Was tun, wenn der Konsum von Pornografie zwanghaft und zerstörerisch wird?

Pornosucht
Symbolfoto: Jake Oates / Unsplash

Pornografie ist überall im Netz verfügbar und wird genutzt: als Stimulanz, als Flucht aus dem Alltag, als Inspiration fürs eigene Sexleben und für viele LGBTIQ auch als Bestätigung und Anerkennung ihres eigenen Wesens. Aber was passiert, wenn der P-Konsum ausser Kontrolle gerät und nicht mehr stimuliert und bestätigt, sondern zerstört? MANNSCHAFT sprachen mit den Medizinautor*innen Julia Dernbach und Thomas Hofmann vom ehrenamtlichen und unabhängigen Portal Arztphobie.com über das gesellschaftliche Reizthema.

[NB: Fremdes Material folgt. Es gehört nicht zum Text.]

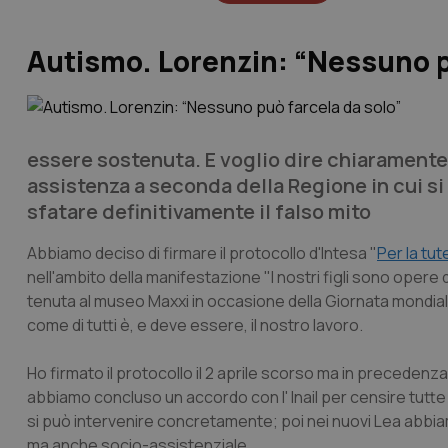
Autismo. Lorenzin: “Nessuno p
essere sostenuta. E voglio dire chiaramente 
assistenza a seconda della Regione in cui si
sfatare definitivamente il falso mito
Abbiamo deciso di firmare il protocollo d'Intesa "
Per la tute
nell'ambito della manifestazione "I nostri figli sono opere 
tenuta al museo Maxxi in occasione della Giornata mondial
come di tutti è, e deve essere, il nostro lavoro.
Ho firmato il protocollo il 2 aprile scorso ma in precedenza
abbiamo concluso un accordo con l' Inail per censire tutte 
si può intervenire concretamente; poi nei nuovi Lea abbiam
ma anche socio-assistenziale.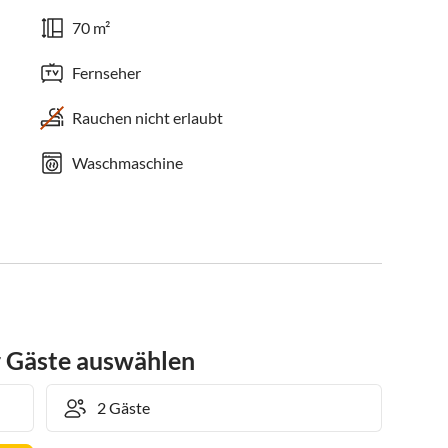
70 m²
Fernseher
Rauchen nicht erlaubt
Waschmaschine
r Gäste auswählen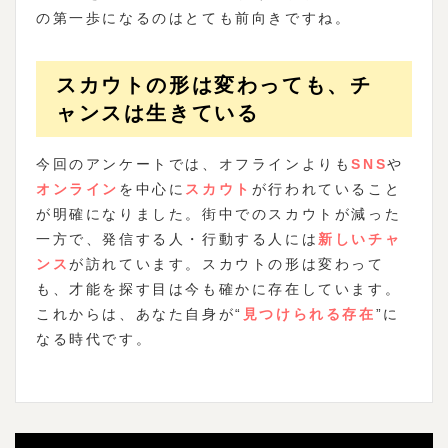
の第一歩になるのはとても前向きですね。
スカウトの形は変わっても、チ
ャンスは生きている
今回のアンケートでは、オフラインよりも
SNS
や
オンライン
を中心に
スカウト
が行われていること
が明確になりました。街中でのスカウトが減った
一方で、発信する人・行動する人には
新しいチャ
ンス
が訪れています。スカウトの形は変わって
も、才能を探す目は今も確かに存在しています。
これからは、あなた自身が“
見つけられる存在
”に
なる時代です。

Sie haben gerade auf Ihrer Seite «Arztphobie» eine Unterrubrik zum Thema Pornosucht gestartet – wo Sie neben Tipps gegen die Pornosucht und professionellen Hilfsangeboten vor allem «höchste Diskretion» versprechen. Wieso ist Diskretion wichtig und wieso kann es von Vorteil sein, eine Therapie übers Internet zu machen, statt zum Arzt bzw. zur Ärztin in die Praxis zu gehen?

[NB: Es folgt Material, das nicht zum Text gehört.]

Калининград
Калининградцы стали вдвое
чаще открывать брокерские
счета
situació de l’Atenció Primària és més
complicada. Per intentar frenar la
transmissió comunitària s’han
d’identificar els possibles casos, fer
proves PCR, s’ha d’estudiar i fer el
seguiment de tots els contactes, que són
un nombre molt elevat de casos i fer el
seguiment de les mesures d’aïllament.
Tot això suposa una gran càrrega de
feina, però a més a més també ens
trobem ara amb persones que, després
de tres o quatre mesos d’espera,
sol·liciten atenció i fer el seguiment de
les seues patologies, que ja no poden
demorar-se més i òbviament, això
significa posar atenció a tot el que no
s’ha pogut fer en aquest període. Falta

Arztbesuche stellen immer eine gewisse Ausnahmesituation dar. Alles, was mit unserem eigenen Körper zu tun hat, ist gesellschaftlich nach wie vor ein gewisses Tabuthema. Manche Bereiche mehr, manche weniger. Nach dem Motto: «Was sollen denn die Leute denken?» Der Mensch hat zu funktionieren, Gebrechen jeder Art – ob jetzt psychisch oder physisch – sind ein Zeichen von Schwäche. Wer zum Arzt oder zur Ärztin geht, macht diese Unperfektheit öffentlich. Er*sie schämt sich für seine*ihre Probleme und vergisst dabei vollkommen, dass wir alle an irgendeinem Punkt im Leben einmal ärztliche Hilfe benötigen. Diese Scham hält viele Menschen von einem eigentlich notwendigen Arztbesuch ab. Sie schieben Probleme vor sich her. Kleinere Beschwerden, die im Anfangsstadium noch ganz einfach zu behandeln wären, können sich unbehandelt zu einer Gefahr entwickeln.